Republican, Kenny Karl Skaflestad, is running for House District 35 against Democratic incumbent, Jonathan Kreiss-Tomkins. (Photo by Robert Woolsey/KCAW)

Republican Kenny Karl Skaflestad is running against Democratic incumbent Jonathan Kreiss-Tomkins for House District 35 in the November general election. The district includes Petersburg, Sitka, Kake, Angoon and many small island communities of the central panhandle from Prince of Wales Island up to Elfin Cove. In a two-part series, KFSK looks at the two candidates to find out what their priorities would be in the legislature. Here Angela Denning reports on the Republican hopeful.

Kenny Karl Skaflestad was born and raised in Hoonah. He ran for the house district two years ago but he lost to Sitka surgeon Richard Wein in the 2018 Republican primary. This year, Skaflestad won the primary and will be facing the eight-year incumbent, Jonathan Kreiss-Tomkins. Skaflestad says he knows Southeast voters.

“Knowing Southeast the way I do, the popular sentiment of many people I know are not reflected in workings in the legislature,” Skaflestad said. “I think there are too many voices unheard that I’d be very good at representing.”

Skaflestad works in civil construction as a heavy equipment operator. In the past, he has served as the mayor and a city councilor in Hoonah as well as public works director. He’s also commercial fished as a power troller and still crews on other boats in the off-season. Skaflestad calls himself a moderate, not a hardline Republican although he says he appeals to conservative voters. He says he’s okay with his religion leaking into his public life.

“I hold high conservative values and I’m not an overly religious man but I follow a Christian faith and I think that some of those beliefs leak into my public life and have served myself well and the people that I have served in the past,” Skaflestad said, “and I think some of those values that have been reflected in certain political standards will continue to serve us well.”

Winning the Republican primary race wasn’t a landslide for Skaflestad. He brought in 594 votes while his contender, Arthur Martin, earned 521 votes. Still, Skaflestad says he has a good understanding of what’s important to his constituents from traveling around Southeast over the years and he’ll work hard to represent them. He says they want responsible budgeting, they want their PFD, and they want the PFD to be protected in the future.

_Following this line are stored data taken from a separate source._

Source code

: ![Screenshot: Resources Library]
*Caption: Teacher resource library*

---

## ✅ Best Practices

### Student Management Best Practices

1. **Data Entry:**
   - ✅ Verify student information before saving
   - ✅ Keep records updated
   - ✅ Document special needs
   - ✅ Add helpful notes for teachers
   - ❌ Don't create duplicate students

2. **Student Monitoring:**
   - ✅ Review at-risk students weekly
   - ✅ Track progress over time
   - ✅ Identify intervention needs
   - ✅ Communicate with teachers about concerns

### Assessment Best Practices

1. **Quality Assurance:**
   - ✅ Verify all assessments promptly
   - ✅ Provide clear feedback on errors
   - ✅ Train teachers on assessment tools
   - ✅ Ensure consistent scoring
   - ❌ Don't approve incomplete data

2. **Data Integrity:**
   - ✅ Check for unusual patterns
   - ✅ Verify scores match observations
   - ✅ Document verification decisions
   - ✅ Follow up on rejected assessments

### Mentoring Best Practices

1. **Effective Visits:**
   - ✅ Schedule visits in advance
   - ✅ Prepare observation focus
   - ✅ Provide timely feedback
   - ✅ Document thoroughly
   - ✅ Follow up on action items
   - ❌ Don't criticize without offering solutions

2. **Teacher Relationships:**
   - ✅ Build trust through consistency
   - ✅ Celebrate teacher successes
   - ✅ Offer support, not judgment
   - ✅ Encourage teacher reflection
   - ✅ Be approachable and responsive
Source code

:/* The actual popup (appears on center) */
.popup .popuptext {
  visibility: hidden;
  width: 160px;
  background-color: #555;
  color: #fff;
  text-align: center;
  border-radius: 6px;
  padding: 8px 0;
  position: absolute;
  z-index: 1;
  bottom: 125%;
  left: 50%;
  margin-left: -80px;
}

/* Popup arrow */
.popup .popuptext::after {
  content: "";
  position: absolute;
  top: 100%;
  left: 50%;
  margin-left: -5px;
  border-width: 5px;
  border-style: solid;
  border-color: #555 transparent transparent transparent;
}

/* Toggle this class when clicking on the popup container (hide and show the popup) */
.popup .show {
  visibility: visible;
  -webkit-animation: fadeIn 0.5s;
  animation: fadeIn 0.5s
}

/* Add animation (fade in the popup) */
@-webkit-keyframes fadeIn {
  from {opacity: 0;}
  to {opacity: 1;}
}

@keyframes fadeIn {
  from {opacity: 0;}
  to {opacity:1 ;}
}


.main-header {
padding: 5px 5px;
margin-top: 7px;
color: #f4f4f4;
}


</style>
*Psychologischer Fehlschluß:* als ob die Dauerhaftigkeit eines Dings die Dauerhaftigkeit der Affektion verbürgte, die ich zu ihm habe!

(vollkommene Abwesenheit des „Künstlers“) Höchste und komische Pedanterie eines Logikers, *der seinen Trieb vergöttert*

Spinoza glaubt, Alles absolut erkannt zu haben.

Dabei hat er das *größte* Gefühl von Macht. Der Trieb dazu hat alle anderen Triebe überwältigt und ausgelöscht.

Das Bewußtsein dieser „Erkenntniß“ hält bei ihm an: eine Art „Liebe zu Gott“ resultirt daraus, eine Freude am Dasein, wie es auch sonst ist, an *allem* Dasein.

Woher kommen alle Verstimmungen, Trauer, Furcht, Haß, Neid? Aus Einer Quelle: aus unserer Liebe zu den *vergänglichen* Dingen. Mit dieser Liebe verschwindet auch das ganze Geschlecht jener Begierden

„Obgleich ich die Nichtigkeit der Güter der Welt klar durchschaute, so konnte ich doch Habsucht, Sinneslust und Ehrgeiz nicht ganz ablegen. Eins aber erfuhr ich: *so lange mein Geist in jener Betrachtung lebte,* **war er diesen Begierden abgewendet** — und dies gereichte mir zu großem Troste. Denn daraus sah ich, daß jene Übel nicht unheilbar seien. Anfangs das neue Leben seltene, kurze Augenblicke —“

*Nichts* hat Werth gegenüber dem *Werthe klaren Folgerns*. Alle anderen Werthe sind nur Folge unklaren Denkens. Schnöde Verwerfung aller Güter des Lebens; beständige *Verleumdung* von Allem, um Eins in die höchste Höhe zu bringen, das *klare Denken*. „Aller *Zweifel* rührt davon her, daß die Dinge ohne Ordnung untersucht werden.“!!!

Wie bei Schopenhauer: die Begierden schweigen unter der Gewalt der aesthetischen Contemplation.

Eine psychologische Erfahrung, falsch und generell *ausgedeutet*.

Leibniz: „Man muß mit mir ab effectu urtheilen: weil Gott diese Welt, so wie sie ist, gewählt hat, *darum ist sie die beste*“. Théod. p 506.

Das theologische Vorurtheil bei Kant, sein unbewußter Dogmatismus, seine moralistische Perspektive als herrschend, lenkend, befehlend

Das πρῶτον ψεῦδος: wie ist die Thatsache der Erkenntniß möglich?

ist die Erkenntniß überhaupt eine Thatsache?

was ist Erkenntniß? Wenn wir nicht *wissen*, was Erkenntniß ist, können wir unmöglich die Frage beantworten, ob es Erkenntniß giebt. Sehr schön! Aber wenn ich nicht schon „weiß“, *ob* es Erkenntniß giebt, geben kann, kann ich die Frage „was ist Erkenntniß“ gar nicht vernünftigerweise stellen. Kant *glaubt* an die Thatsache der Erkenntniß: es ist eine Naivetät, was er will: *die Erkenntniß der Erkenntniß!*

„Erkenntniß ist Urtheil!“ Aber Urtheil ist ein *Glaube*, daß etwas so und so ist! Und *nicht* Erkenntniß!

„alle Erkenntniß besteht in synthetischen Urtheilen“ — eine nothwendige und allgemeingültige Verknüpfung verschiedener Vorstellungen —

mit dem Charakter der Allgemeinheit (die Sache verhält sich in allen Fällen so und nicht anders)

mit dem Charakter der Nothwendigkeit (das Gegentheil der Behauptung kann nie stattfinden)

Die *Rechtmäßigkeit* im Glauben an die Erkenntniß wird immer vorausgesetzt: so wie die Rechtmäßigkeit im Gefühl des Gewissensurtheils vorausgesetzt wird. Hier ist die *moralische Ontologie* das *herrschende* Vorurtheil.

“Many of the voices are saying we see action but we don’t really see Southeast voice in anything,” he said.

Skaflestad says Southeast needs to develop its economy through natural resource development. He supports timber, the mining industry, and tourism. But he says they all suffer from an overreach of government regulations.

“The regulatory methodology is faulty and it inhibits the potential for resource development,” he said. “Regulatory oversite are needed to some extent but some of those that have come out of our state legislature are not conducive to the uniqueness of Southeast Alaska.”

Skaflestad says the legislature has dug the state into a deep hole with the budget. Lawmakers have used part of the Permanent Fund and the state’s savings account in recent years because oil revenues are down. He says the state needs more revenue but he doesn’t want to get it through raising taxes, at least not only from raising taxes. He says resource development and shutting down the government could also help.

“We’ve got to have some new money at some point,” he said. “I’m not a fan of governmental taxation. What I’m seeing coming out of the legislature is that they’ve dug that hole so deep as to have taxation—as it’s posed to us– as an inevitability almost. I’m not sure that it is. I’m on the fence about taxation altogether. But I’m not on the fence about having to just shut down, close government, while we contemplate our problems.”

Skaflestad says it’s going to take a series of solutions to fix the state’s budget situation and that it will take new people at the table. He believes he should be one of those new voices to help get it done.

This is the second of a two-part series on the House District 35 race. KFSK also reported on the incumbent, Jonathan Kreiss-Tomkins. There will also be a public forum on the race, hosted by KFSK in Petersburg and KCAW in Sitka, on October 14.